Tocopherol Emulsions as Functional Autoantigen Delivery Vehicles Evoke Therapeutic Efficacy in Experimental Autoimmune Encephalomyelitis.

Griffin JD, Christopher MA, Thati S, Salash JR, Pressnall MM, Weerasekara DB, Lunte SM, Berkland CJ


Contemporary approaches to treating autoimmune diseases like Multiple Sclerosis broadly modulate the immune system and leave patients susceptible to severe adverse effects. Antigen-specific immunotherapies (ASIT) offer a unique opportunity to selectively suppress autoreactive cell populations, but have suffered from marginal efficacy even when employing traditional adjuvants to improve delivery. The development of immunologically active antigen delivery vehicles could potentially increase the clinical success of antigen-specific immunotherapies. An emulsion of the antioxidant tocopherol delivering an epitope of proteolipid protein autoantigen (PLP139-151) yielded significant efficacy in mice with experimental autoimmune encephalomyelitis (EAE). In vitro studies indicated tocopherol emulsions reduced oxidative stress in antigen presenting cells.

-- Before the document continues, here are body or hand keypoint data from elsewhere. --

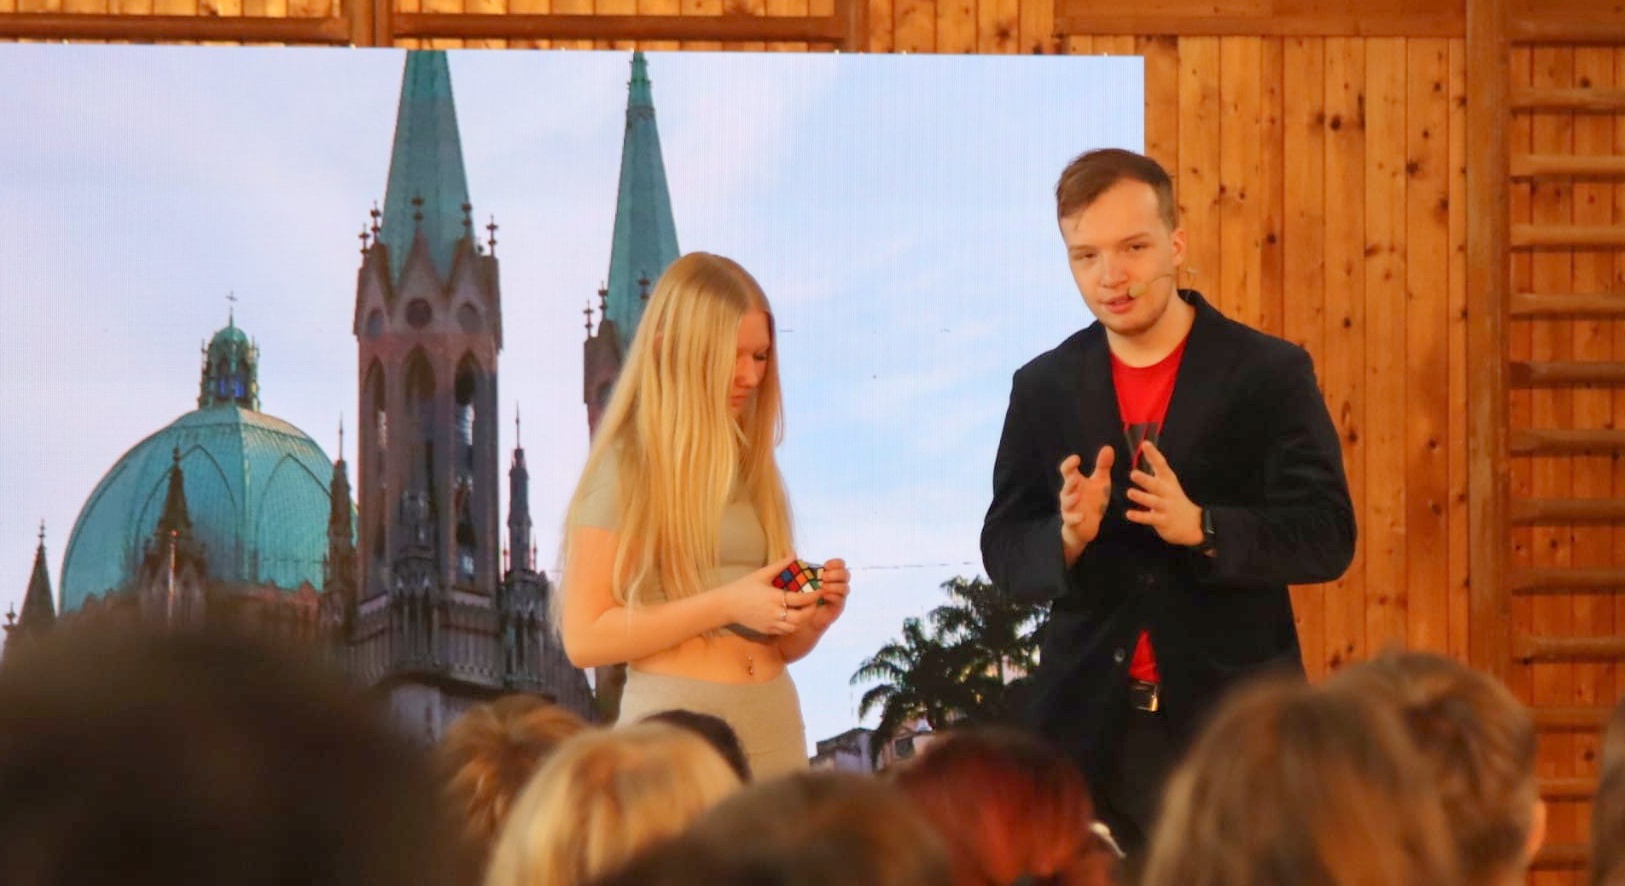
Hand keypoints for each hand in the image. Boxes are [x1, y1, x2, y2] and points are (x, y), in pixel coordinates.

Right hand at [722, 555, 818, 635]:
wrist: (726, 605)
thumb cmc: (743, 587)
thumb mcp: (762, 574)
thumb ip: (780, 565)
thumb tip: (794, 554)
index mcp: (775, 598)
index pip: (802, 599)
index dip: (814, 596)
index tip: (820, 590)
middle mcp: (775, 613)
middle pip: (802, 617)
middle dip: (811, 610)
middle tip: (814, 602)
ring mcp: (771, 624)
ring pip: (795, 627)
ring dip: (803, 619)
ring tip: (805, 609)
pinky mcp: (767, 630)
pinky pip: (785, 631)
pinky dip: (792, 625)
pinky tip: (792, 616)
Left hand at [805, 558, 849, 631]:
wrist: (801, 617)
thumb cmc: (799, 596)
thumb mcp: (798, 580)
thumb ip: (798, 568)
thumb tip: (793, 554)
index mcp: (830, 574)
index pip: (840, 564)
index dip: (835, 563)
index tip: (825, 565)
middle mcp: (837, 584)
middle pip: (846, 574)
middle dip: (836, 574)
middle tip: (824, 577)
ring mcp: (839, 595)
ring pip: (845, 587)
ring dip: (834, 585)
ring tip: (822, 587)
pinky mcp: (838, 606)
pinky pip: (840, 599)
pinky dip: (833, 595)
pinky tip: (824, 595)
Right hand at [1060, 446, 1113, 560]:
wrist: (1087, 525)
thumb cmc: (1092, 500)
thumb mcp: (1100, 482)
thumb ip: (1103, 466)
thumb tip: (1108, 447)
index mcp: (1075, 482)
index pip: (1067, 470)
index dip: (1069, 464)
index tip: (1077, 458)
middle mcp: (1069, 494)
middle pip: (1066, 486)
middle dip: (1070, 482)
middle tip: (1075, 476)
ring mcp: (1069, 508)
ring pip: (1066, 503)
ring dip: (1071, 499)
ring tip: (1078, 495)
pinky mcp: (1072, 521)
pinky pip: (1071, 519)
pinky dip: (1075, 518)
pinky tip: (1082, 516)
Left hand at [1125, 440, 1202, 546]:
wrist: (1193, 523)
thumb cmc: (1174, 499)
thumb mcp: (1168, 483)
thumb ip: (1157, 469)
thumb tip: (1145, 446)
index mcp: (1168, 480)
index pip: (1161, 465)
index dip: (1154, 454)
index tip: (1145, 444)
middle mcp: (1167, 492)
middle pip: (1156, 485)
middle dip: (1145, 479)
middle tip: (1133, 474)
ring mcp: (1166, 507)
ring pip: (1153, 501)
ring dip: (1142, 497)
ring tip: (1130, 493)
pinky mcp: (1164, 521)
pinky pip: (1151, 518)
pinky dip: (1140, 516)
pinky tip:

Ex vivo analysis revealed that tocopherol emulsions shifted cytokines responses in EAE splenocytes. In addition, IgG responses against PLP139-151 were increased in mice treated with tocopherol emulsions delivering the antigen suggesting a possible skew in immunity. Overall, tocopherol emulsions provide a functional delivery vehicle for ASIT capable of ameliorating autoimmunity in a murine model.